● Things to do:
(a) According to the article below about New Oakland Baptist Church's mission trip to Ecuador, how much did the last group of campers donate?
(b) Resume the article about New Oakland Baptist Church's mission trip to Ecuador, which appears below, starting after its final sentence.

● Text provided:
------
New Oakland takes Gospel to Ecuador
CUENCA, Ecuador – Lyn Heying would be quick to tell anyone that the Lord continues to draw people to Himself, and His provision never fails. Many might ask how will He provide? New Oakland Baptist Church, Monroe City, where Heying pastors, got an unforgettable answer as they prepared for the spiritual journey of a lifetime.
New Oakland Baptist is a modest congregation in number with an annual budget of less than $40,000, so when Lyn heard the Lord speak to his heart telling him to prepare the church for a mission trip with a cost of $12,000, it almost seemed to be an unreachable goal. Considering it would be the first mission trip that they had even thought about in 15 years, and with the amount of money needed being more than a quarter of their annual budget, faith was essential. Amazingly the Lord supplied beyond their expectations, as they reached more than the needed amount by $1,500. The amount left over has been saved by the church for future mission trips.
With the church being in a rural setting near camp sites, God provided in many ways from people outside church, said Heying, who is also an engineering consultant. For example, nearby campers – who asked to remain anonymous – donated money. Some didn’t even know why, they just said that they felt it was something they needed to do. The last group of campers came in and donated $350, the rest of the needed money, during the July 4 weekend.
------
● Information supplied:
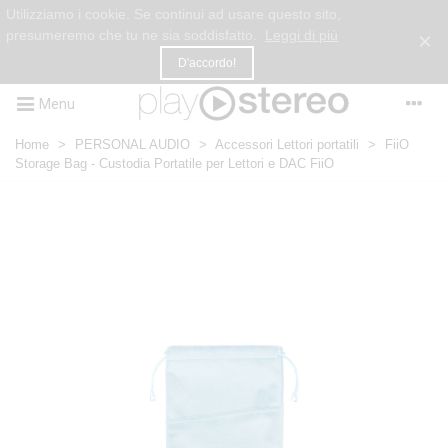
Utilizziamo i cookie. Se continui ad usare questo sito,
presumeremo che tu ne sia soddisfatto.
Leggi di più
×
D'accordo!
Menu
Home
>
PERSONAL AUDIO
>
Accessori Lettori portatili
>
FiiO
Storage Bag - Custodia Portatile per Lettori e DAC FiiO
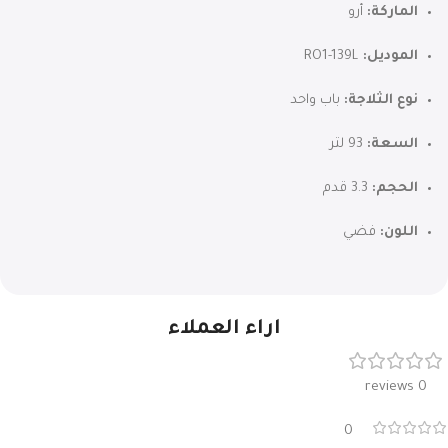
الماركة:
أرو
الموديل:
RO1-139L
نوع الثلاجة:
باب واحد
السعة:
93 لتر
الحجم:
3.3 قدم
اللون:
فضي
اراء العملاء
0 reviews
0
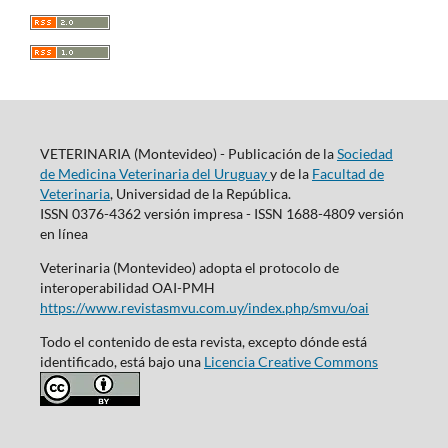
VETERINARIA (Montevideo) - Publicación de la
Sociedad
de Medicina Veterinaria del Uruguay
y de la
Facultad de
Veterinaria
, Universidad de la República.
ISSN 0376-4362 versión impresa - ISSN 1688-4809 versión
en línea
Veterinaria (Montevideo) adopta el protocolo de
interoperabilidad OAI-PMH
https://www.revistasmvu.com.uy/index.php/smvu/oai
Todo el contenido de esta revista, excepto dónde está
identificado, está bajo una
Licencia Creative Commons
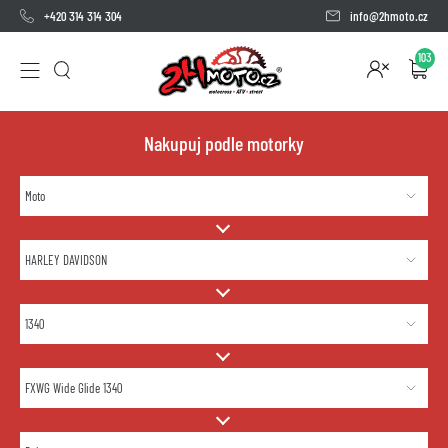
+420 314 314 304
info@2hmoto.cz
103
Nakupuj podle motorky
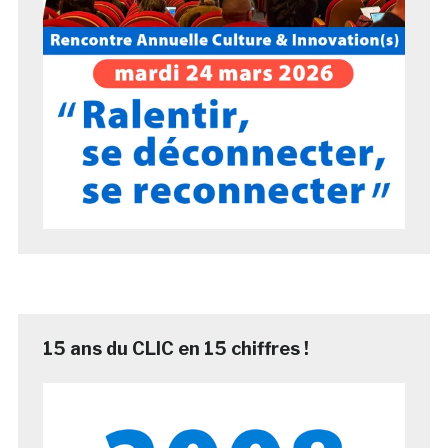
15 ans du CLIC en 15 chiffres !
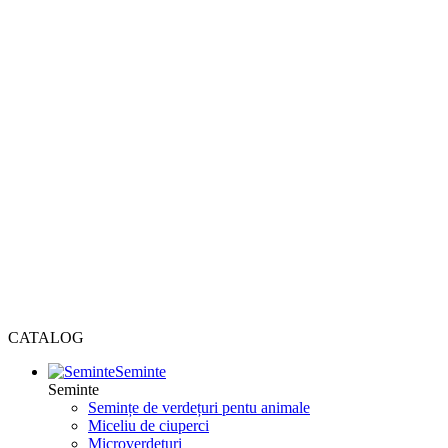
CATALOG
Seminte
Seminte
Semințe de verdețuri pentu animale
Miceliu de ciuperci
Microverdețuri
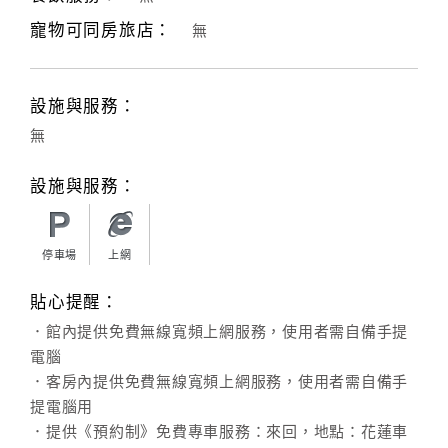
寵物可同房旅店：
無
客
服
聯
設施與服務：
絡
單
無
設施與服務：
Line
線
上
停車場
上網
客
貼心提醒：
服
．館內提供免費無線寬頻上網服務，使用者需自備手提
電腦
紅
．客房內提供免費無線寬頻上網服務，使用者需自備手
利
提電腦用
查
．提供《預約制》免費專車服務：來回，地點：花蓮車
詢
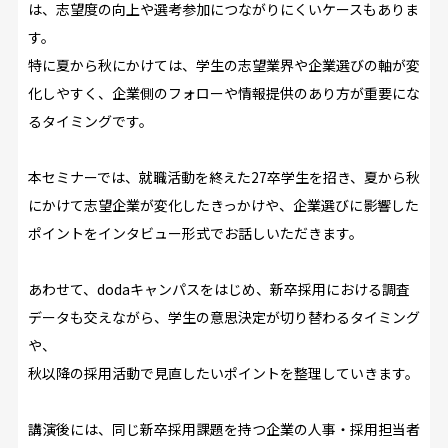
は、志望度の向上や選考参加につながりにくいケースもありま
す。
特に夏から秋にかけては、学生の志望業界や企業選びの軸が変
化しやすく、企業側のフォローや情報提供のあり方が重要にな
るタイミングです。
本セミナーでは、就職活動を終えた
27
卒学生を招き、夏から秋
にかけて志望企業が変化したきっかけや、企業選びに影響した
ポイントをインタビュー形式でお話しいただきます。
あわせて、
doda
キャンパスをはじめ、新卒採用における調査
データも交えながら、学生の意思決定が切り替わるタイミング
や、
秋以降の採用活動で見直したいポイントを整理していきます。
講演後には、同じ新卒採用課題を持つ企業の人事・採用担当者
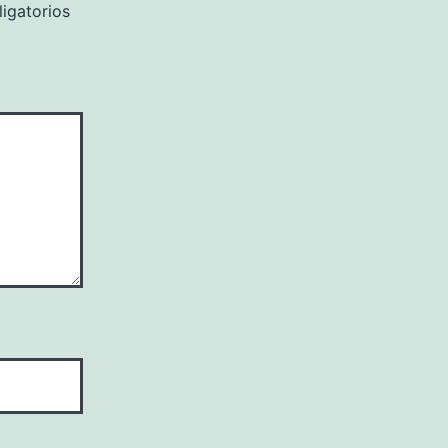
igatorios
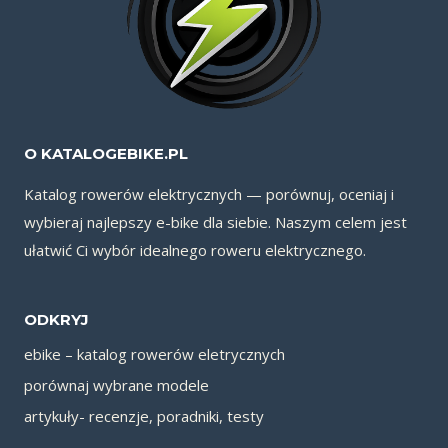
O KATALOGEBIKE.PL
Katalog rowerów elektrycznych — porównuj, oceniaj i
wybieraj najlepszy e-bike dla siebie. Naszym celem jest
ułatwić Ci wybór idealnego roweru elektrycznego.
ODKRYJ
ebike – katalog rowerów eletrycznych
porównaj wybrane modele
artykuły- recenzje, poradniki, testy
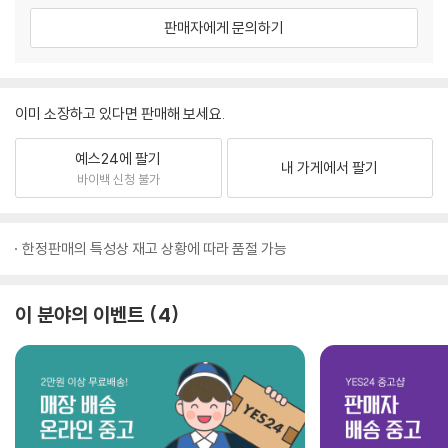
판매자에게 문의하기
이미 소장하고 있다면 판매해 보세요.
예스24에 팔기
내 가게에서 팔기
바이백 신청 불가
한정판매의 특성상 재고 상황에 따라 품절 가능
이 분야의 이벤트
4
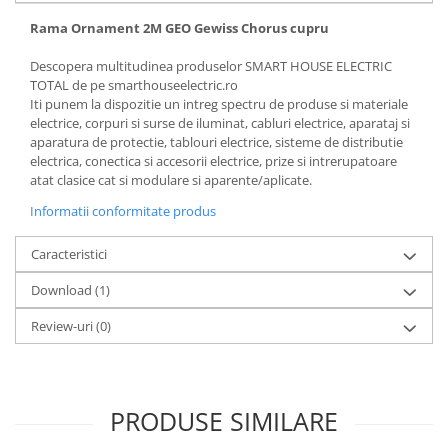
Rama Ornament 2M GEO Gewiss Chorus cupru
Descopera multitudinea produselor SMART HOUSE ELECTRIC
TOTAL de pe smarthouseelectric.ro
Iti punem la dispozitie un intreg spectru de produse si materiale
electrice, corpuri si surse de iluminat, cabluri electrice, aparataj si
aparatura de protectie, tablouri electrice, sisteme de distributie
electrica, conectica si accesorii electrice, prize si intrerupatoare
atat clasice cat si modulare si aparente/aplicate.
Informatii conformitate produs
Caracteristici
Download (1)
Review-uri
(0)
PRODUSE SIMILARE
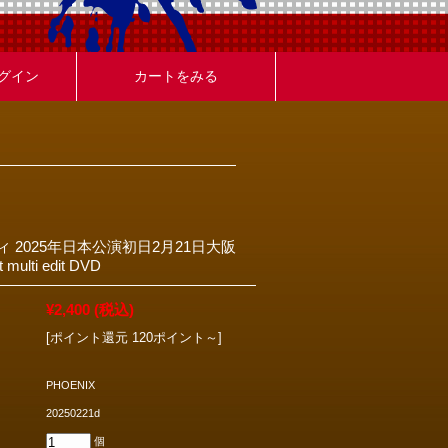
グイン
カートをみる
 2025年日本公演初日2月21日大阪
multi edit DVD
¥2,400
(税込)
[ポイント還元 120ポイント～]
PHOENIX
20250221d
個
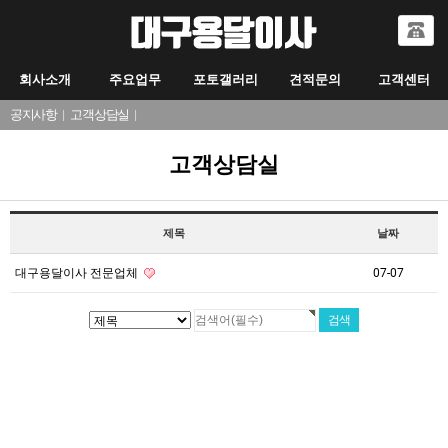
회사소개
주요업무
포토갤러리
견적문의
고객센터
공지사항
|
고객상담실
|
고객상담실
제목
날짜
대구용달이사 전문업체
07-07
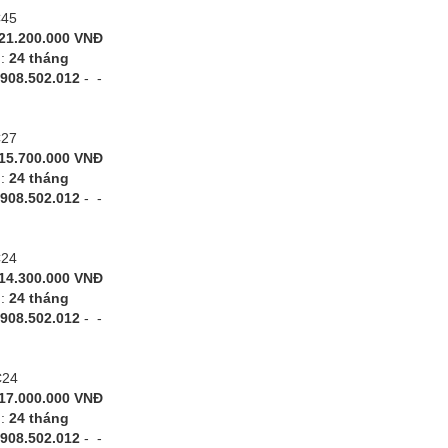
C45
21.200.000 VNĐ
h:
24 tháng
908.502.012
-
-
C27
15.700.000 VNĐ
h:
24 tháng
908.502.012
-
-
C24
14.300.000 VNĐ
h:
24 tháng
908.502.012
-
-
C24
17.000.000 VNĐ
h:
24 tháng
908.502.012
-
-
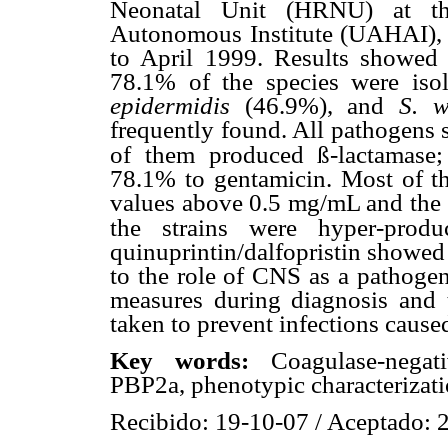
Neonatal Unit (HRNU) at th
Autonomous Institute (UAHAI),
to April 1999. Results showed
78.1% of the species were iso
epidermidis
(46.9%), and
S. 
frequently found. All pathogens 
ß
of them produced
-lactamase
78.1% to gentamicin. Most of th
values above 0.5 mg/mL and the 
the strains were hyper-prod
quinuprintin/dalfopristin showed
to the role of CNS as a pathog
measures during diagnosis and 
taken to prevent infections cause
Key words:
Coagulase-nega
PBP2a, phenotypic characterizati
Recibido: 19-10-07 / Aceptado: 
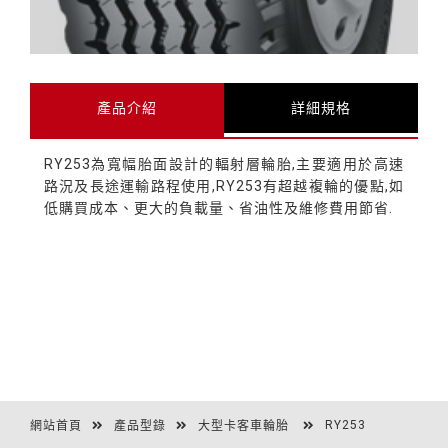
產品介紹
詳細規格
RY253為寬幅胎面設計的輻射層輪胎,主要適用於高速
路況及長途運輸路程使用,RY253有超越複輪的優點,如
低購買成本、更大的負載量、省油性及維修費用節省.
RY253
網站首頁
產品型錄
大型卡客車輪胎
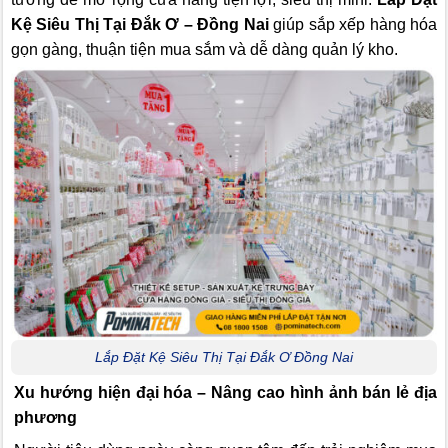
Kệ Siêu Thị Tại Đắk Ơ – Đồng Nai
giúp sắp xếp hàng hóa
gọn gàng, thuận tiện mua sắm và dễ dàng quản lý kho.
Lắp Đặt Kệ Siêu Thị Tại Đắk Ơ Đồng Nai
Xu hướng hiện đại hóa – Nâng cao hình ảnh bán lẻ địa
phương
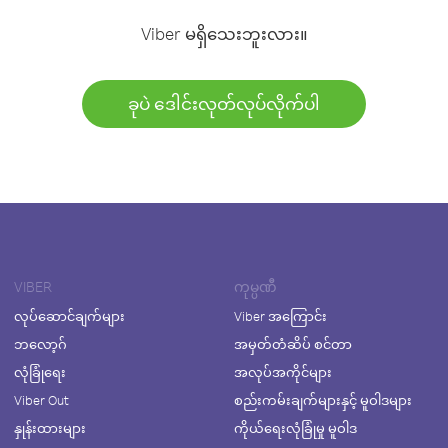
Viber မရှိသေးဘူးလား။
ခုပဲ ဒေါင်းလုတ်လုပ်လိုက်ပါ
VIBER
ကုမ္ပဏီ
လုပ်ဆောင်ချက်များ
Viber အကြောင်း
ဘလော့ဂ်
အမှတ်တံဆိပ် စင်တာ
လုံခြုံရေး
အလုပ်အကိုင်များ
Viber Out
စည်းကမ်းချက်များနှင့် မူဝါဒများ
နှုန်းထားများ
ကိုယ်ရေးလုံခြုံမှု မူဝါဒ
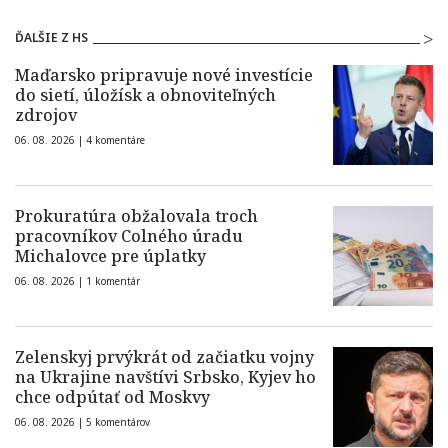
ĎALŠIE Z HS
Maďarsko pripravuje nové investície
do sietí, úložísk a obnoviteľných
zdrojov
06. 08. 2026 |
4 komentáre
Prokuratúra obžalovala troch
pracovníkov Colného úradu
Michalovce pre úplatky
06. 08. 2026 |
1 komentár
Zelenskyj prvýkrát od začiatku vojny
na Ukrajine navštívi Srbsko, Kyjev ho
chce odpútať od Moskvy
06. 08. 2026 |
5 komentárov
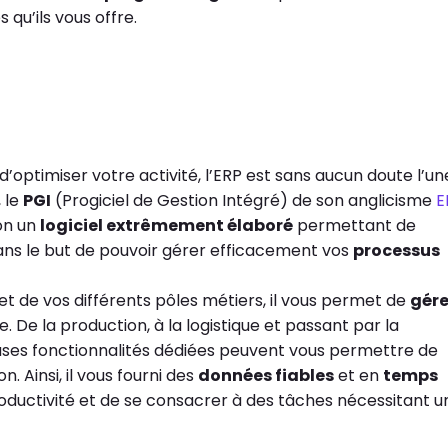
qu’ils vous offre.
optimiser votre activité, l’ERP est sans aucun doute l’un
, le
PGI
(Progiciel de Gestion Intégré) de son anglicisme
E
ion un
logiciel extrêmement élaboré
permettant de
dans le but de pouvoir gérer efficacement vos
processus
et de vos différents pôles métiers, il vous permet de
gére
. De la production, à la logistique et passant par la
uses fonctionnalités dédiées peuvent vous permettre de
 Ainsi, il vous fourni des
données fiables
et en
temps
oductivité et de se consacrer à des tâches nécessitant u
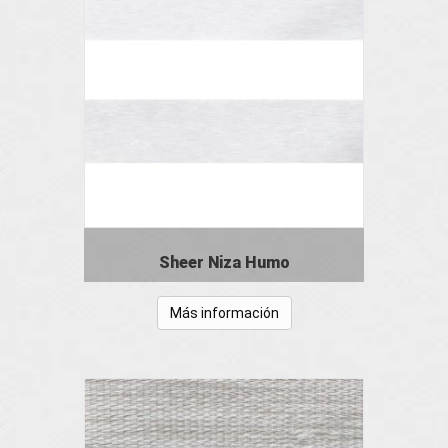
Sheer Niza Humo
Más información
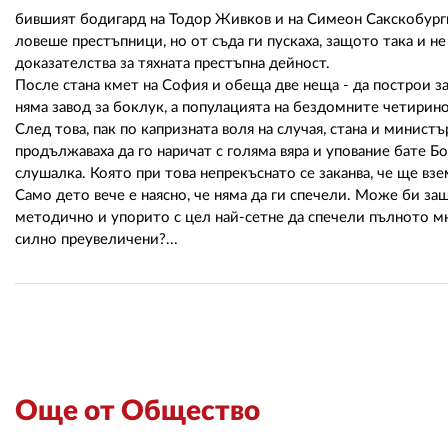
бившият бодигард на Тодор Живков и на Симеон Сакскобургго
ловеше престъпници, но от съда ги пускаха, защото така и 
доказателства за тяхната престъпна дейност.
После стана кмет на София и обеща две неща - да построи за
няма завод за боклук, а популацията на бездомните четирино
След това, пак по капризната воля на случая, стана и мини
продължаваха да го наричат с голяма вяра и упование бате Бо
слушалка. Която при това непрекъснато се заканва, че ще вз
Само дето вече е наясно, че няма да ги спечели. Може би за
методично и упорито с цел най-сетне да спечели пълното мн
силно преувеличени?...
Още от Общество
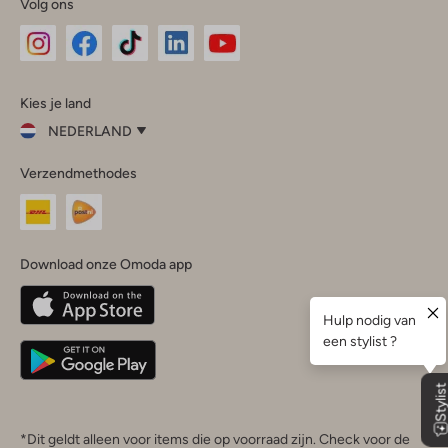
Volg ons
Omoda
Omoda
Omoda
Omoda
Omoda
Kies je land
Instagram
Facebook
TikTok
LinkedIn
YouTube
NEDERLAND
Kies
Verzendmethodes
je
Sluit
land
Nederland
België
(Nederlands)
Download onze Omoda app
Belgique
(Français)
Deutschland
*Dit geldt alleen voor items die op voorraad zijn. Check voor de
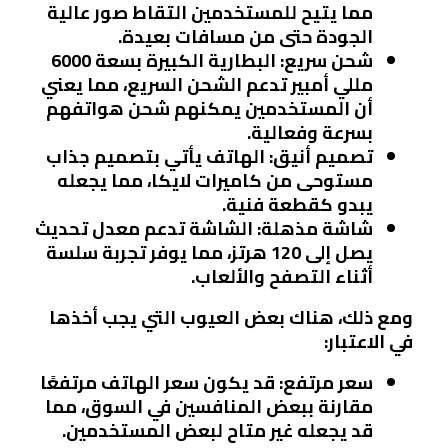
مما يتيح للمستخدمين التقاط صور عالية
الجودة حتى من مسافات بعيدة.
شحن سريع
: البطارية الكبيرة بسعة 6000
مللي أمبير تدعم الشحن السريع، مما يعني
أن المستخدمين يمكنهم شحن هواتفهم
بسرعة وفعالية.
تصميم أنيق
: الهاتف يأتي بتصميم جذاب
مستوحى من كاميرات لايكا، مما يجعله
يبدو كقطعة فنية.
شاشة مذهلة
: الشاشة تدعم معدل تحديث
يصل إلى 120 هرتز، مما يوفر تجربة سلسة
أثناء التصفح والألعاب.
ومع ذلك، هناك بعض العيوب التي يجب أخذها
في الاعتبار:
سعر مرتفع
: قد يكون سعر الهاتف مرتفعًا
مقارنة ببعض المنافسين في السوق، مما
قد يجعله غير متاح لبعض المستخدمين.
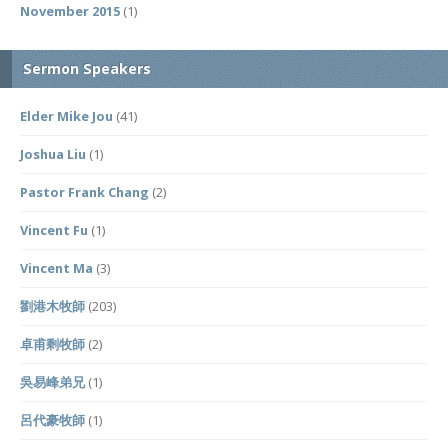
November 2015
(1)
Sermon Speakers
Elder Mike Jou
(41)
Joshua Liu
(1)
Pastor Frank Chang
(2)
Vincent Fu
(1)
Vincent Ma
(3)
劉港木牧師
(203)
卓甫剩牧師
(2)
吳易峰弟兄
(1)
呂代豪牧師
(1)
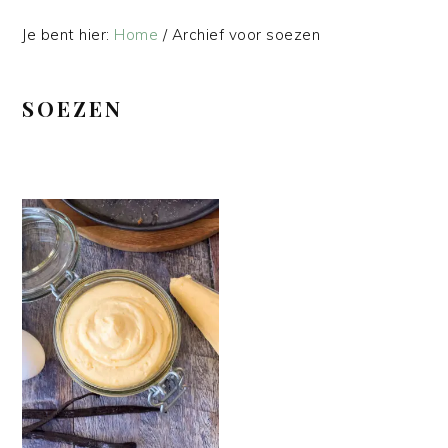
Je bent hier:
Home
/
Archief voor soezen
SOEZEN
------
● Exercise responses:
(a) $350

(b)
“We simply went into it with the idea that God would supply if we were to go,” Heying said.
There were also donations made by other smaller churches to help them reach their goal. One church in particular donated more than $2,000.
Heying said the church “simply” trusted Jesus’ words when He said, “with men this is impossible, but with God all things are possible” (Matt. 19:26), and when He said, “Have faith in God. Truly I say to you, whoever says to this mountain, ‘Be taken up and cast into the sea,’ and does not doubt in his heart, but believes that what he says is going to happen, it shall be granted him (Mk. 11:22-23)”.
“He owns the cattle on 1,000 hills, and He provided,” Heying said.
There were seven people on the mission team: Lyn and Bonnie Heying; Mary Beck; Scott and Marsha Murray; Nathan Grove; and Tracy Elliot. Once they arrived, they began working with International Mission Board missionaries Linda Freeman, Mark and Sara Cody, and Al and Anna Rodriguez in Cuenca, the third largest city in Ecuador.
“God took us to the uttermost parts of the earth as we landed in the port city of Guiaquil and then traveled over 12,000 feet in elevation through the mountains to a small community called Tamrindo.”
They were in Tamrindo for only six hours because the missionaries were afraid the area wasn’t secure. Nevertheless, in the short time they were there, the Lord gave them the opportunity to share Bible stories with children and teach the adults how to tell their children these stories, Heying said.
They were amazed that the only restriction in the public schools was that they couldn’t teach Baptist doctrine – only Bible stories in a nation that is predominantly Roman Catholic.
“The sad thing is that we had to go outside the U.S. to teach kids about the Bible in public schools,” Heying said. When it spread through the community that adults had a chance to learn how to teach their kids the Gospel, a small class of about half a dozen adults grew to more than 40 parents within the span of an hour.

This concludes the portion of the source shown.